What Affects Your Shopify Site Speed?
Now that we have identified the importance of site speed, the next step would be identifying the factors that impact your Shopify store speed. These are some of the factors slowing down your Shopify store:
- Apps:
As your Shopify store grows in size, it is only rational to add more apps to your store to improve user experience on your store. Adding more apps to your store causes your site speed to slow down tremendously. One reason for this is that some Shopify apps need more time to communicate with Shopify's API while others communicate with less speedy servers.
- The number and size of images and videos:
Another cause of slow Shopify site speed is large images. The more images, graphics you add to your store, the slower your store starts to get. The more images you add to your store, especially large ones, the more time it takes for web browsers to load.
Poorly optimized site images cause your site to slow down drastically, especially on mobile devices.
- Theme code:
Shopify theme files also cause your store to slow down tremendously and have been identified to be a major cause of slow site speed.
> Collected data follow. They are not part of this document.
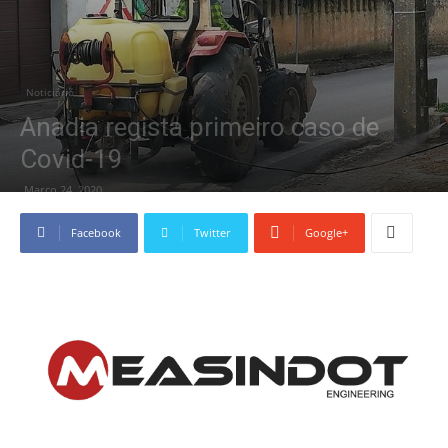
Noticiário
Anadia regista primeiro caso de
Covid-19
Março 24, 2020
Facebook
Twitter
Google+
Other causes of slow Shopify site speed include:
- Third-party libraries and services
- Analytic libraries
To improve your store's speed score, Google ranking, and page loading time, it is advised that you regularly optimize your Shopify site speed. A faster store always ranks higher than competitors, and the ranking tends to reduce if said competitors improve their site speed.
How Your Shopify Speed Score is Calculated
Your Shopify speed score is calculated using a weighted average of the Lighthouse performance scores. These scores include your store's home page, your product page with the most traffic over the last 7 days, and your collection page with the most traffic over the last seven days.
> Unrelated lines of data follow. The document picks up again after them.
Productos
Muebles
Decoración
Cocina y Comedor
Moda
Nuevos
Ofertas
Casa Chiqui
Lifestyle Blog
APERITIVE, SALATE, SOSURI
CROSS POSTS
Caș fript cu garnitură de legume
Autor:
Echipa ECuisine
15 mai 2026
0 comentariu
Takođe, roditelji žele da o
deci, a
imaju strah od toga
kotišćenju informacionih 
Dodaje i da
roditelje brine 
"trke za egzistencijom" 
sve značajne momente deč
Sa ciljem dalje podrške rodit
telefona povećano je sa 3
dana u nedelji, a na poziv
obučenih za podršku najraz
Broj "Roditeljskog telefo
To calculate the weights of each, multiple factors are considered; the relative traffic to each of these page types across all Shopify stores.
Hence, your Shopify site speed score is the average over multiple days of Lighthouse performance scores as performance scores vary between tests. An average over multiple days better represents your store's day-to-day performance. If your store is new or you just removed the password page, then your score might be less accurate. To view the score for each page type, click on the See how your score is calculated drop-down.
Lighthouse reports are run on the mobile versions of these pages. This is because 60% of sales made on Shopify stores are from mobile devices.
If you don't have a collection page, product page, or home page, or a page type has no views, then the page's score is listed as No data available. Your online store speed score is calculated using only the available pages and their weights. Your score is not negatively impacted.
To run a Lighthouse Report on the specific collection page, product page, or home page used to calculate your score, click See how your score is calculated and then click View insights. Running a Lighthouse report lets you view more detailed metrics for the page.
What Your Speed Score Means
To understand your store's speed and how fast it loads for customers, you need to know your speed score. A higher Shopify speed score represents an online store that's fast for the wide variety of customers accessing it. This means that the store would load fast for every customer regardless of their device, internet connection.
A lower score represents an online store that might not be accessible to the full range of customers that want to purchase from your store.
Achieving a high Google Lighthouse score can be tricky and harder to improve as time goes on. To determine your speed score, Lighthouse compares your online store to all types of websites, many of which don't offer the same functionality as an online store. To understand how your store is performing compared to other Shopify stores, view your speed ranking. You can then use your speed score as a measurement to help you to make your own online store better for your customers.